INPUT MATERIAL
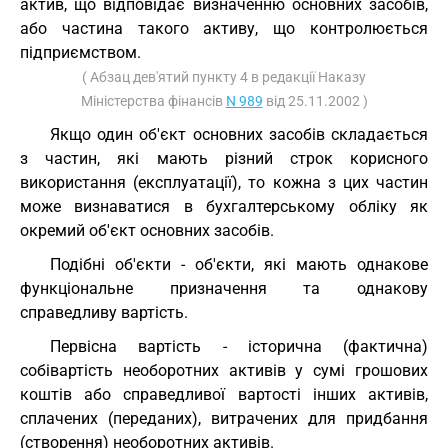
актив, що відповідає визначенню основних засобів,
або частина такого активу, що контролюється
підприємством.
( Абзац дев'ятий пункту 4 в редакції Наказу
Міністерства фінансів
N 989
від 25.11.2002 )
Якщо один об'єкт основних засобів складається
з частин, які мають різний строк корисного
використання (експлуатації), то кожна з цих частин
може визнаватися в бухгалтерському обліку як
окремий об'єкт основних засобів.
Подібні об'єкти - об'єкти, які мають однакове
функціональне призначення та однакову
справедливу вартість.
Первісна вартість - історична (фактична)
собівартість необоротних активів у сумі грошових
коштів або справедливої вартості інших активів,
сплачених (переданих), витрачених для придбання
(створення) необоротних активів.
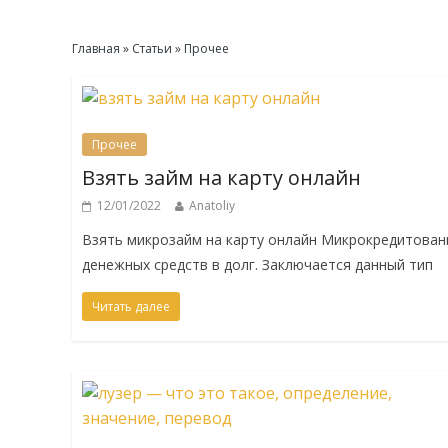
Главная
»
Статьи
»
Прочее
Прочее
Взять займ на карту онлайн
12/01/2022
Anatoliy
Взять микрозайм на карту онлайн Микрокредитован
денежных средств в долг. Заключается данный тип
Читать далее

WORK ITEM
Reproduce all the text of the material, changing every "основних засобів" to "основних фондів" and leaving everything else as it is. Leave the pictures out.

ANSWER TO THIS TASK
актив, що відповідає визначенню основних фондів,
або частина такого активу, що контролюється
підприємством.
( Абзац дев'ятий пункту 4 в редакції Наказу
Міністерства фінансів
N 989
від 25.11.2002 )
Якщо один об'єкт основних фондів складається
з частин, які мають різний строк корисного
використання (експлуатації), то кожна з цих частин
може визнаватися в бухгалтерському обліку як
окремий об'єкт основних фондів.
Подібні об'єкти - об'єкти, які мають однакове
функціональне призначення та однакову
справедливу вартість.
Первісна вартість - історична (фактична)
собівартість необоротних активів у сумі грошових
коштів або справедливої вартості інших активів,
сплачених (переданих), витрачених для придбання
(створення) необоротних активів.
Главная
»
Статьи
»
Прочее
Прочее
Взять займ на карту онлайн
12/01/2022
Anatoliy
Взять микрозайм на карту онлайн Микрокредитован
денежных средств в долг. Заключается данный тип
Читать далее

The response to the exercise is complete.